W tym roku w miejskich szkołach ponadgimnazjalnych stworzono więcej miejsc w klasach pierwszych, niż jest chętnych.
Dzisiaj, czyli 20 czerwca, w Słupsku zakończy się możliwość elektronicznej rejestracji podań w ramach systemu Vulcan, którym objęte są działające w mieście samorządowe szkoły ponadgimnazjalne.
Z analizy preferencji uczniów, którą otrzymaliśmy z wydziału edukacji w słupskim ratuszu, wynika, że wśród liceów największe zainteresowanie budzą I LO oraz V LO. W tym pierwszym naukę chce kontynuować 196 chętnych, a ogólniak chce przyjąć 128 uczniów. W drugim o miejsce w I klasie zabiega 194 gimnazjalistów, a czeka na nich także 128 miejsc w klasach pierwszych. 124 miejsca w klasach pierwszych planuje II LO. Na razie ubiega się o nie 110 kandydatów. Jednak zdaniem Krystyny Danileckiej - Wojewódzkiej , wiceprezydent Słupska, we wszystkich tych szkołach mogą powstać po cztery klasy pierwsze. Najgorzej sytuacja wygląda w IV LO, które w ubiegłym roku utworzono w wyniku połączenia IV i III LO. Tam do wczoraj zarejestrowało się 69 gimnazjalistów, a miejsc w klasach pierwszych przygotowano 116, więc ci, którzy nie dostaną się do silniej obsadzonych liceów miejskich, mogą tam skierować swoje kroki. Swoimi ofertami z pewnością kusić będą także prywatne licea, które także działają w mieście i nie zawsze stosują zbyt wygórowane oczekiwania wobec przyszłych uczniów.

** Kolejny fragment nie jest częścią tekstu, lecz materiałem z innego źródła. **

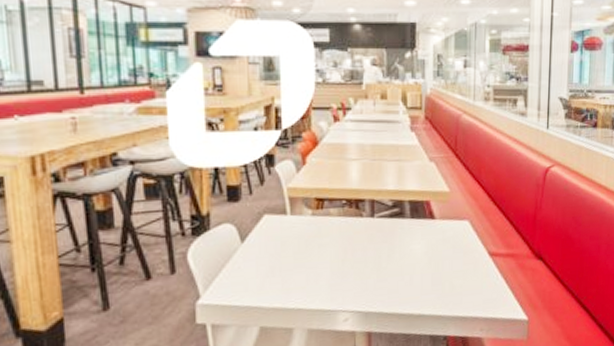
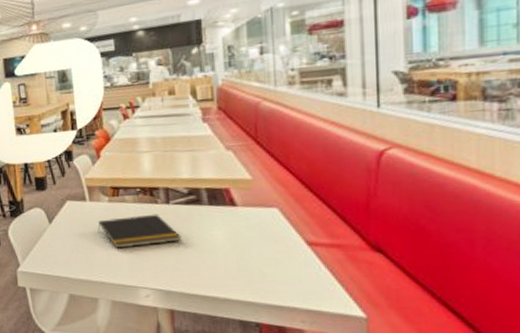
notepad: none [298,228,383,269] -> present [97,214,182,249]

Z kolei w miejskich technikach największa grupa gimnazjalistów chce się dostać do klas, które zamierzają otworzyć elektryk i mechanik. W pierwszym z nich wczoraj o przyjęcie ubiegało się 218 kandydatów, a miejsc stworzono 180. W drugim 235 chętnych ubiega się o 150 miejsc. Pozostałe miejskie technika nie są już tak mocno obstawione. W budowlance do wczoraj zapisało się 38 chętnych, a miejsc czeka aż 90. W drzewniaku do wczoraj zarejestrowało się 99 gimnazjalistów, a czeka na nich 110 miejsc. Natomiast w ekonomiku 64 chętnych zabiega o 90 miejsc.
Stosunkowo niskim zainteresowaniem cieszą się szkoły branżowe I stopnia, które od września zastąpią dotychczasowe szkoły zawodowe, choć i w tej grupie widać wyraźne różnice, bo aż 76 kandydatów chce się dostać do szkoły branżowej mechanika (90 miejsc), a 48 kandydatów ubiega się o 80 miejsc w szkole branżowej elektryka . Do wczoraj zaledwie po 6 kandydatów zadeklarowało chęć nauki w szkołach branżowych drzewniaka i ekonomika. Być może brakuje kandydatów do miejskich szkół branżowych, bo w tym roku uaktywniła się ich prywatna konkurencja. Dobrze to widać choćby na przykładzie Cechu Rzemiosł Różnych, który chce uruchomić własną szkołę. Generalnie z przedstawionej analizy wynika, że w miejskich szkołach ponadgimnazjalnych przygotowano 26 miejsc więcej w stosunku do liczby chętnych.